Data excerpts
↓↓↓

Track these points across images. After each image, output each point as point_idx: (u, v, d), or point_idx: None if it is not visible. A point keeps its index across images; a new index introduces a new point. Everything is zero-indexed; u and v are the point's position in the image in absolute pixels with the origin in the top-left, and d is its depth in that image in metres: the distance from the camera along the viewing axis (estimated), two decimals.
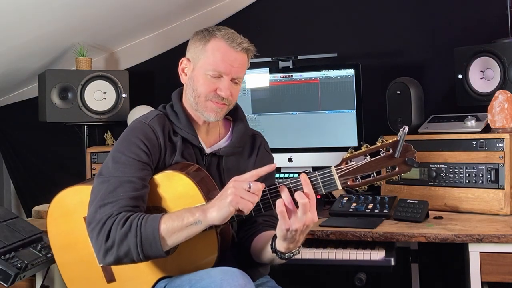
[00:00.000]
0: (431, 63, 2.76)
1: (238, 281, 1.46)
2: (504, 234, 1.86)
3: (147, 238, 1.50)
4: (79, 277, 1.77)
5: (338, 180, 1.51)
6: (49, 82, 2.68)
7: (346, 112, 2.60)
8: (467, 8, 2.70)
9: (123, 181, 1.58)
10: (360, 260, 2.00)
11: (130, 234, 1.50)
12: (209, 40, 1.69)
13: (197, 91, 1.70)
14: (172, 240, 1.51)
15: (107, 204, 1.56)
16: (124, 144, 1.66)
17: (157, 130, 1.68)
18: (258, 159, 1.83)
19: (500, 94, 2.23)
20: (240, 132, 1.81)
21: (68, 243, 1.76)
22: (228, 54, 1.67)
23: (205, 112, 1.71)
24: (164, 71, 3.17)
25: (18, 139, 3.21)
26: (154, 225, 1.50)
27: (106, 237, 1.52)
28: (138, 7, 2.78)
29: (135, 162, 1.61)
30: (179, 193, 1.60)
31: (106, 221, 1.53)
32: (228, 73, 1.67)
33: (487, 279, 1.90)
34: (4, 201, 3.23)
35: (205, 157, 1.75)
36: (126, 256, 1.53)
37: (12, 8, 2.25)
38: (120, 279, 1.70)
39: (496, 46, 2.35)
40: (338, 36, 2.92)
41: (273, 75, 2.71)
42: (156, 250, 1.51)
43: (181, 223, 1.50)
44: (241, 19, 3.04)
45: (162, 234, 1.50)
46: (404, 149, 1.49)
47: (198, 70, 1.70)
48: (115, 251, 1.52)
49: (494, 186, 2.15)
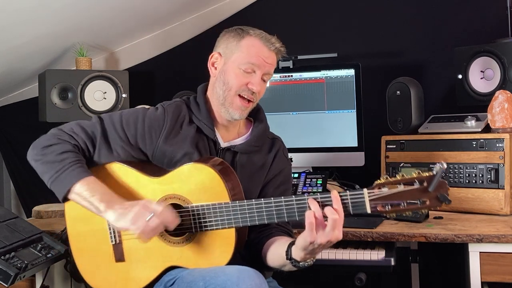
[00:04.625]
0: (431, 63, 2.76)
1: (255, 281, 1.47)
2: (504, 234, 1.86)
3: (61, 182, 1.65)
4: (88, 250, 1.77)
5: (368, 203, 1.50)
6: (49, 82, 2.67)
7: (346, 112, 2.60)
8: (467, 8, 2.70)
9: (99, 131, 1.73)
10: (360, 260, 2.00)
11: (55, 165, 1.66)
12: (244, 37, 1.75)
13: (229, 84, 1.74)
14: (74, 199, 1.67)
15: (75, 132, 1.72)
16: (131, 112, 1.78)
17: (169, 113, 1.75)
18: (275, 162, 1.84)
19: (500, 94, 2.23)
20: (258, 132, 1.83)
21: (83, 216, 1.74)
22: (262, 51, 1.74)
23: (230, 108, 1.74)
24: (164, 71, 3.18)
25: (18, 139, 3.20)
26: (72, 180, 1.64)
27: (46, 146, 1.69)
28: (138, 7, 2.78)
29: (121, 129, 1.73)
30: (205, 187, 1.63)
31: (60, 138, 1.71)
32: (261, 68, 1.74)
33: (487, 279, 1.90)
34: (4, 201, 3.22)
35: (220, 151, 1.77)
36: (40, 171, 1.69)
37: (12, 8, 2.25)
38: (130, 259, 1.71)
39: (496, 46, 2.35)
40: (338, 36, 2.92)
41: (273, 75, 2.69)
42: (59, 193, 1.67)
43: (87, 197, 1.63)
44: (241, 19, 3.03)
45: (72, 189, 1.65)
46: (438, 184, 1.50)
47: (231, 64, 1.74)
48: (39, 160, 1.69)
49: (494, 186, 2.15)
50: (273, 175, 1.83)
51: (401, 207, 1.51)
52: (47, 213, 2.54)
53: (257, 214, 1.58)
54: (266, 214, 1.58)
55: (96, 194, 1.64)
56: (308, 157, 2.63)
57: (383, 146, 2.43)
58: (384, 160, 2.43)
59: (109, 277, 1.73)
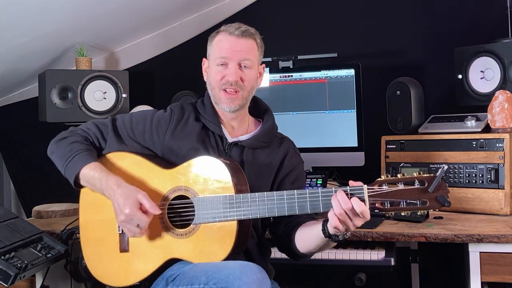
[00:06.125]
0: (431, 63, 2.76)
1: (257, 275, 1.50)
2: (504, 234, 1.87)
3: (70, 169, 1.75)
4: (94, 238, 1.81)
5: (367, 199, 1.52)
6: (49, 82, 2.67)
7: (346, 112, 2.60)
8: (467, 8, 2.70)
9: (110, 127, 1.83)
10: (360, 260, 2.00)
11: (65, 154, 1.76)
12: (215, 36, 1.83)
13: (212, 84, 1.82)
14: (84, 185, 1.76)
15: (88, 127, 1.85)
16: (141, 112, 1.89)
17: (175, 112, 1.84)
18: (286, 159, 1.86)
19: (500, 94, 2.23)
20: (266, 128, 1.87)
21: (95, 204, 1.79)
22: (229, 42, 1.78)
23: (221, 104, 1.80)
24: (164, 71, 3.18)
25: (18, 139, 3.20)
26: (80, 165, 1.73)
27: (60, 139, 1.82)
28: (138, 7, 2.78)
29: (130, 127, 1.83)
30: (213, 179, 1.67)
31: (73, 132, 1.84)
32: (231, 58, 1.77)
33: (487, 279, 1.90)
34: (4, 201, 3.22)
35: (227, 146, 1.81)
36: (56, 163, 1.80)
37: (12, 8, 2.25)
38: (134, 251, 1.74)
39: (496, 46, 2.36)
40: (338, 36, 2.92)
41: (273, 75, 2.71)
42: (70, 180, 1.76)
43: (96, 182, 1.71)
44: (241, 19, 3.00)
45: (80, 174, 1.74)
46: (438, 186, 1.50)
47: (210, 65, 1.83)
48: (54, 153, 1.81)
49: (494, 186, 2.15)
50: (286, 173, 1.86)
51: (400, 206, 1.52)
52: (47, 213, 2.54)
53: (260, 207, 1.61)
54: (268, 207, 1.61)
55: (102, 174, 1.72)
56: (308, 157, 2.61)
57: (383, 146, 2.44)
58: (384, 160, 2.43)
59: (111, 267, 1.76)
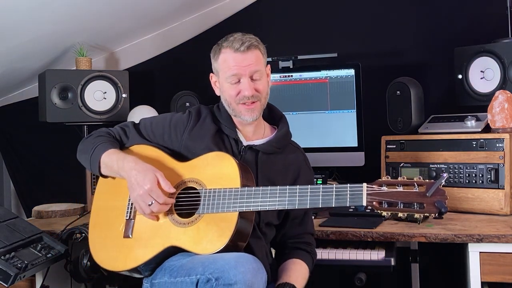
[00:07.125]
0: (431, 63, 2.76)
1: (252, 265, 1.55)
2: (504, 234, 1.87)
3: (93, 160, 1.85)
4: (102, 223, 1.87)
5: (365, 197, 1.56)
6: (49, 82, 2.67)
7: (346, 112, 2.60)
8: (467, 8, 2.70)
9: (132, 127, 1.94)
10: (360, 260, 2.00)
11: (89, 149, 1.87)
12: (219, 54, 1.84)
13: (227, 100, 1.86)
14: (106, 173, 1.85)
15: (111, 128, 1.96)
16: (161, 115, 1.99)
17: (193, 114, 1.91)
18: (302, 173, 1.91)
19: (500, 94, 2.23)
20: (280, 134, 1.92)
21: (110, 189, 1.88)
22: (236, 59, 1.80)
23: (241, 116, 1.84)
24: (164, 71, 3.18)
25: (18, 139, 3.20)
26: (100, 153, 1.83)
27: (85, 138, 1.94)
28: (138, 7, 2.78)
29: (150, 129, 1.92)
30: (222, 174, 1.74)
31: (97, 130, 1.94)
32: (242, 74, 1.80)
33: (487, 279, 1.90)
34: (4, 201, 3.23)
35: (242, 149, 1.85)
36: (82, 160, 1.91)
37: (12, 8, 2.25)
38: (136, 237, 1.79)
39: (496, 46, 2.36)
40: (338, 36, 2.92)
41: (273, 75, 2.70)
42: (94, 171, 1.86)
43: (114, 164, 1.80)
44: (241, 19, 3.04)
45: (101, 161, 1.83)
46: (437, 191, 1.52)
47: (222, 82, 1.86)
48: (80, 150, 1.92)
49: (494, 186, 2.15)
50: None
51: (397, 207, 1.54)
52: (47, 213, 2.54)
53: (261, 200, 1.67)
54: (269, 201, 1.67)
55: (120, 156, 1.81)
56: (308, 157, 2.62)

↑↑↑

:: YOUR TASK ::
Taking the entries above, restate exactly those lines that fall between the line with "53: (257, 214, 1.58)" and the line with "59: (109, 277, 1.73)", keeping both of those lines too.

:: YOUR SOLUTION ::
53: (257, 214, 1.58)
54: (266, 214, 1.58)
55: (96, 194, 1.64)
56: (308, 157, 2.63)
57: (383, 146, 2.43)
58: (384, 160, 2.43)
59: (109, 277, 1.73)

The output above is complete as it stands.